TÂCHE À FAIRE. Renvoie chaque ligne des entrées ci-dessous où figure le mot « correlation », recopiée sans changement.

DONNÉES À TRAITER.
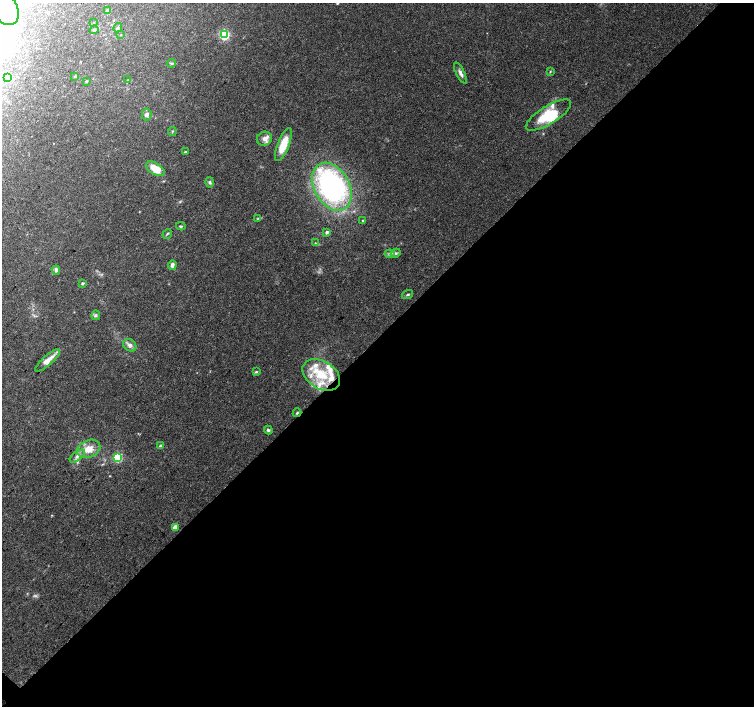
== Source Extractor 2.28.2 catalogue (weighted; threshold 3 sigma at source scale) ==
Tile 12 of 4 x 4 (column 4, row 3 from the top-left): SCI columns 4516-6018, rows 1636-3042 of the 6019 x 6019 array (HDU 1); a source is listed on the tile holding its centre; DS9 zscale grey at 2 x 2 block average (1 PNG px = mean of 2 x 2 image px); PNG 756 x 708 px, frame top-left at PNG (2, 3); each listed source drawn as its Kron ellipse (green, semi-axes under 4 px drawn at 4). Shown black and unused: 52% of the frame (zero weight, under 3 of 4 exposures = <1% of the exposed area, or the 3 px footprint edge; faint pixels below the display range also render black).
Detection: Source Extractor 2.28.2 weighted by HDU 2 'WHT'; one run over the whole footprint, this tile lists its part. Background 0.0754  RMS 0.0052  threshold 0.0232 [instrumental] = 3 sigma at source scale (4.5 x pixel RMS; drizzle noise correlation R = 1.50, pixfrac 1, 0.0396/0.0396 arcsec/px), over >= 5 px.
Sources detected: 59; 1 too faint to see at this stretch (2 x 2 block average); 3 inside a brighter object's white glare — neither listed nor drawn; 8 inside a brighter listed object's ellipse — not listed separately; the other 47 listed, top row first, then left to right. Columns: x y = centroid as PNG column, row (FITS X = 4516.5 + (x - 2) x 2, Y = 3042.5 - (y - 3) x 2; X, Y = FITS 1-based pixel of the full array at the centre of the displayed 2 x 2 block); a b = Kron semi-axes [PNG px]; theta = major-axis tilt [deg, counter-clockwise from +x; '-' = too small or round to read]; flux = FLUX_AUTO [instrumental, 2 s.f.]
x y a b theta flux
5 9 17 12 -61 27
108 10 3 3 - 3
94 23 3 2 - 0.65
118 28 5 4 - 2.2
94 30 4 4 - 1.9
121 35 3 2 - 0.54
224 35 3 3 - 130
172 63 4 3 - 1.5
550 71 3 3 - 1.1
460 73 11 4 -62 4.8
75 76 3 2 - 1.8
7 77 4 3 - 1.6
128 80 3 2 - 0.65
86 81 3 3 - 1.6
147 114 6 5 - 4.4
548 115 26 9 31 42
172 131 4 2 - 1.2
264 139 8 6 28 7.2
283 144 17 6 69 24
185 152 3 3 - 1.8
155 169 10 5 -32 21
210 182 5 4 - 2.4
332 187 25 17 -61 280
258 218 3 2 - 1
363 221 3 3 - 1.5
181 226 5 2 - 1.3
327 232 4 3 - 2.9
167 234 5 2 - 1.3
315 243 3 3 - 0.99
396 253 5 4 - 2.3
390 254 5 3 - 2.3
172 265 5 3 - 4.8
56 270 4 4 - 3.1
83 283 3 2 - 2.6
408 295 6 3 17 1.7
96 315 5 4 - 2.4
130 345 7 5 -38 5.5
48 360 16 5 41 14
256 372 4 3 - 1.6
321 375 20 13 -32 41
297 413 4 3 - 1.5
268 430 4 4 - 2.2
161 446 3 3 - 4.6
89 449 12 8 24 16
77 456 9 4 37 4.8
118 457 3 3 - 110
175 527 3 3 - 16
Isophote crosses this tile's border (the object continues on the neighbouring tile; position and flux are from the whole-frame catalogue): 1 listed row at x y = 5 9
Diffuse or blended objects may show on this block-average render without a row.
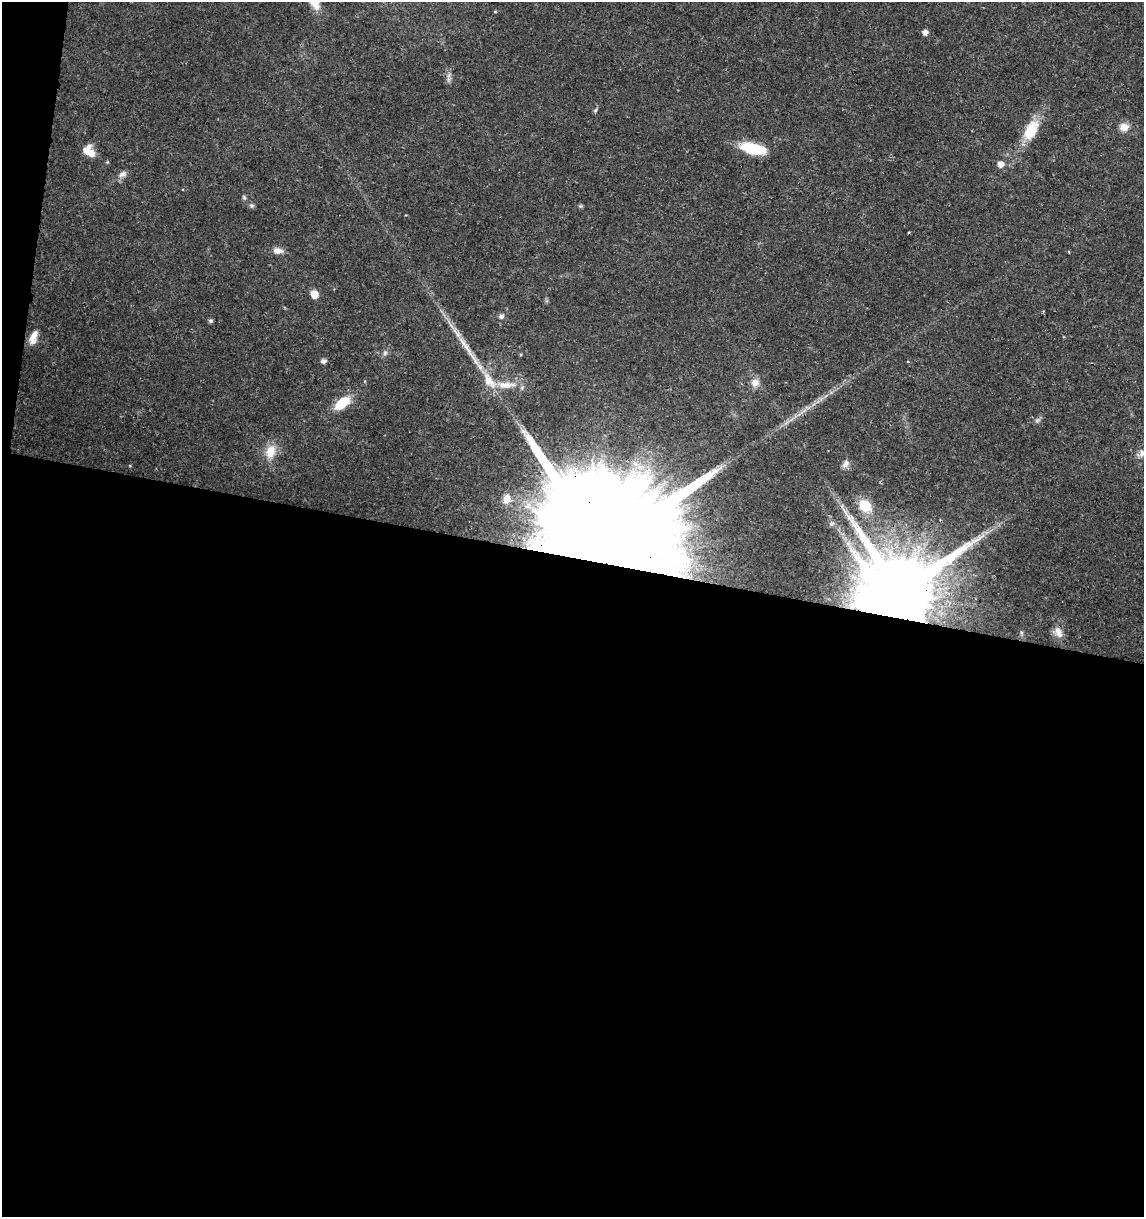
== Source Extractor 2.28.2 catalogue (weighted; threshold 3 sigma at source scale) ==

* * *

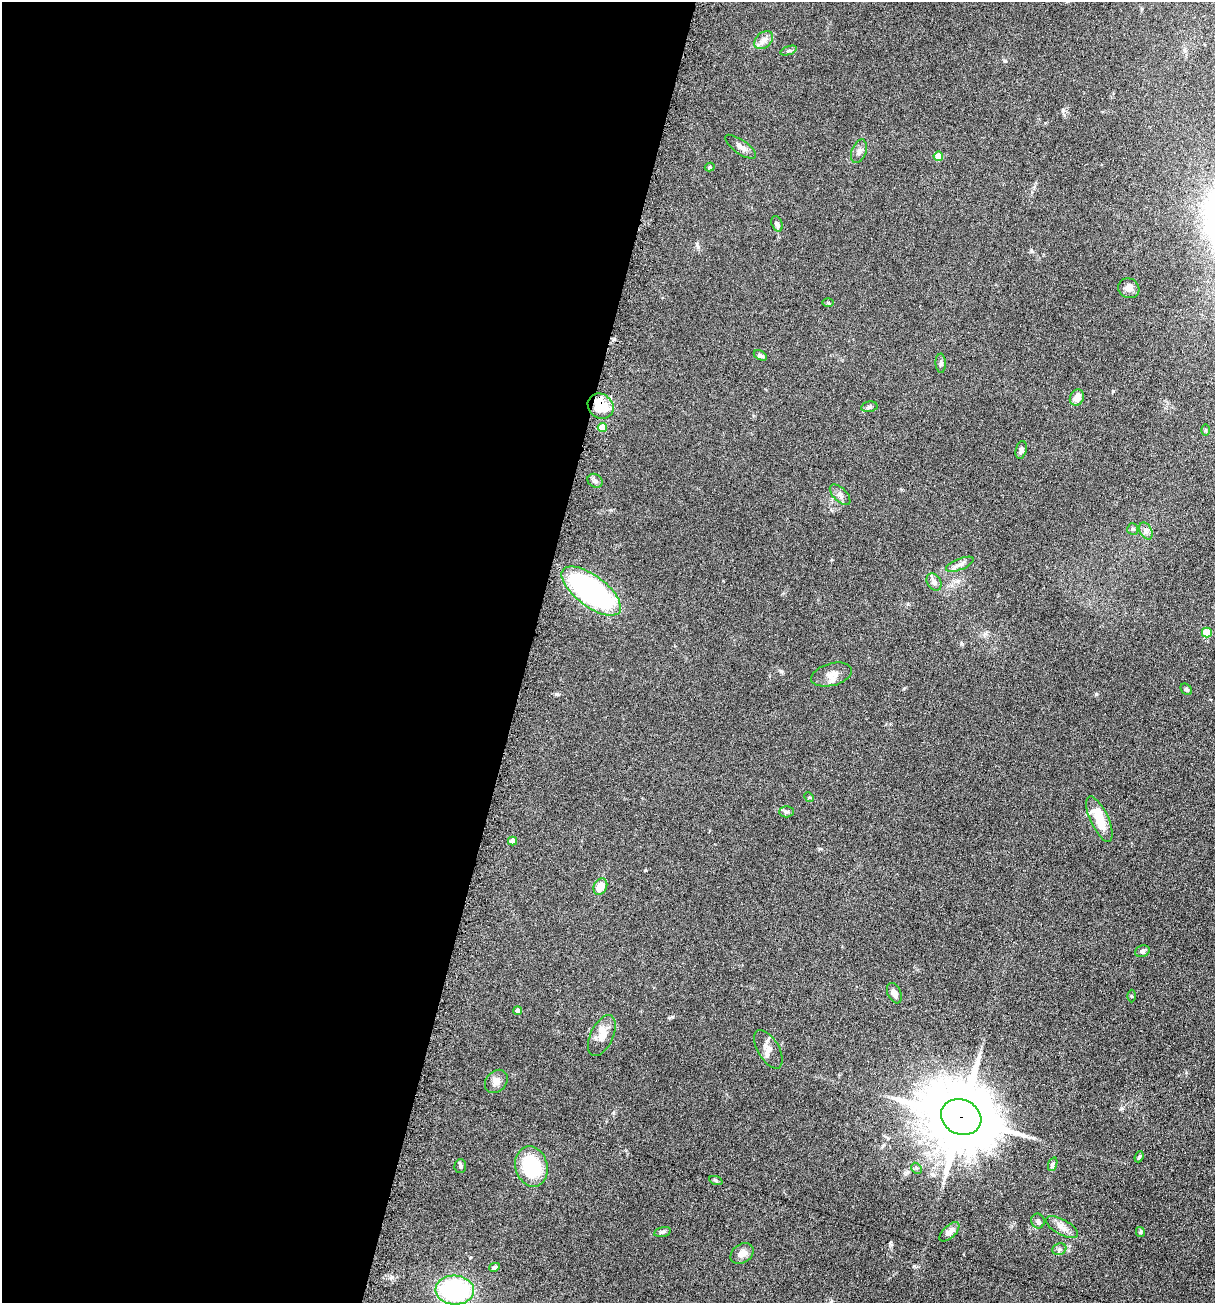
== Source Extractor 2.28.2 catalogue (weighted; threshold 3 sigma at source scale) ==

RÉPONSE.
Detection: Source Extractor 2.28.2 weighted by HDU 2 'WHT'; one run over the whole footprint, this tile lists its part. Background 0.0754  RMS 0.0052  threshold 0.0232 [instrumental] = 3 sigma at source scale (4.5 x pixel RMS; drizzle noise correlation R = 1.50, pixfrac 1, 0.0396/0.0396 arcsec/px), over >= 5 px.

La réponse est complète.